▸ **Exercise brief**
Except for the pictures, retype the records that follow exactly.

(Records from a data source)
**********
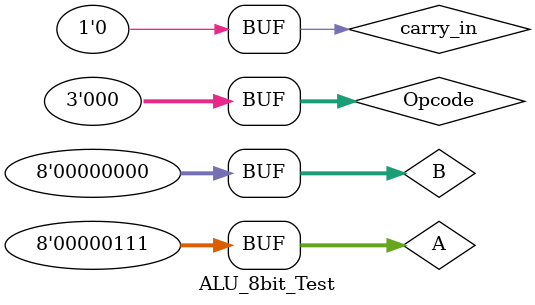
<source format=v>
`timescale 1ps/1ps
module ALU_8bit_Test();
reg [7:0]A, B;
reg [2:0]Opcode;
reg carry_in;
wire [7:0]out;
wire carry_out;
wire C_flag, Z_flag;
ALU_8bit UUT(A, B, Opcode, carry_in, out, carry_out, C_flag, Z_flag);

initial begin
    // add 
             Opcode=3'b000; A= 170; B= 108; carry_in=0;
        #50; Opcode=3'b000; A= 7;   B= 4;   carry_in=0;
    // sub 
        #50; Opcode=3'b001; A= 170; B= 108; carry_in=1;
        #50; Opcode=3'b001; A= 7;   B= 4;   carry_in=1;
    // and  
        #50; Opcode=3'b010; A= 170; B= 108;
        #50; Opcode=3'b010; A= 255; B= 0;  
        #50; Opcode=3'b010; A= 255; B= 9;
    // or  
        #50; Opcode=3'b011; A= 170; B= 85;
        #50; Opcode=3'b011; A= 255; B= 0;  
        #50; Opcode=3'b011; A= 255; B= 9;
    // xor
        #50; Opcode=3'b100; A= 170; B= 85;
        #50; Opcode=3'b100; A= 255; B= 0;  
        #50; Opcode=3'b100; A= 255; B= 9;    
    // greater than
        #50; Opcode=3'b101; A= 170; B= 85;
        #50; Opcode=3'b101; A= 85; B= 170;     
    // shift A
        #50; Opcode=3'b110; A= 170; 
        #50; Opcode=3'b110; A= 255;   
    // shift B
        #50; Opcode=3'b111; B= 170; 
        #50; Opcode=3'b111; B= 255;  

    // C_flag
        #50; Opcode=3'b101; A= 170; B= 85;
        #50; Opcode=3'b101; A= 85; B= 170;      
    // Z_flag
        #50; Opcode=3'b000; A= 0; B= 0; carry_in=0;
        #50; Opcode=3'b000; A= 7;   B= 7;   carry_in=1;
        #50; Opcode=3'b000; A= 7;   B= 0;   carry_in=0;
end
endmodule
</source>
**********
▸ **Output of the exercise**
<source format=v>
`timescale 1ps/1ps
module ALU_8bit_Test();
reg [7:0]A, B;
reg [2:0]Opcode;
reg carry_in;
wire [7:0]out;
wire carry_out;
wire C_flag, Z_flag;
ALU_8bit UUT(A, B, Opcode, carry_in, out, carry_out, C_flag, Z_flag);

initial begin
    // add 
             Opcode=3'b000; A= 170; B= 108; carry_in=0;
        #50; Opcode=3'b000; A= 7;   B= 4;   carry_in=0;
    // sub 
        #50; Opcode=3'b001; A= 170; B= 108; carry_in=1;
        #50; Opcode=3'b001; A= 7;   B= 4;   carry_in=1;
    // and  
        #50; Opcode=3'b010; A= 170; B= 108;
        #50; Opcode=3'b010; A= 255; B= 0;  
        #50; Opcode=3'b010; A= 255; B= 9;
    // or  
        #50; Opcode=3'b011; A= 170; B= 85;
        #50; Opcode=3'b011; A= 255; B= 0;  
        #50; Opcode=3'b011; A= 255; B= 9;
    // xor
        #50; Opcode=3'b100; A= 170; B= 85;
        #50; Opcode=3'b100; A= 255; B= 0;  
        #50; Opcode=3'b100; A= 255; B= 9;    
    // greater than
        #50; Opcode=3'b101; A= 170; B= 85;
        #50; Opcode=3'b101; A= 85; B= 170;     
    // shift A
        #50; Opcode=3'b110; A= 170; 
        #50; Opcode=3'b110; A= 255;   
    // shift B
        #50; Opcode=3'b111; B= 170; 
        #50; Opcode=3'b111; B= 255;  

    // C_flag
        #50; Opcode=3'b101; A= 170; B= 85;
        #50; Opcode=3'b101; A= 85; B= 170;      
    // Z_flag
        #50; Opcode=3'b000; A= 0; B= 0; carry_in=0;
        #50; Opcode=3'b000; A= 7;   B= 7;   carry_in=1;
        #50; Opcode=3'b000; A= 7;   B= 0;   carry_in=0;
end
endmodule
</source>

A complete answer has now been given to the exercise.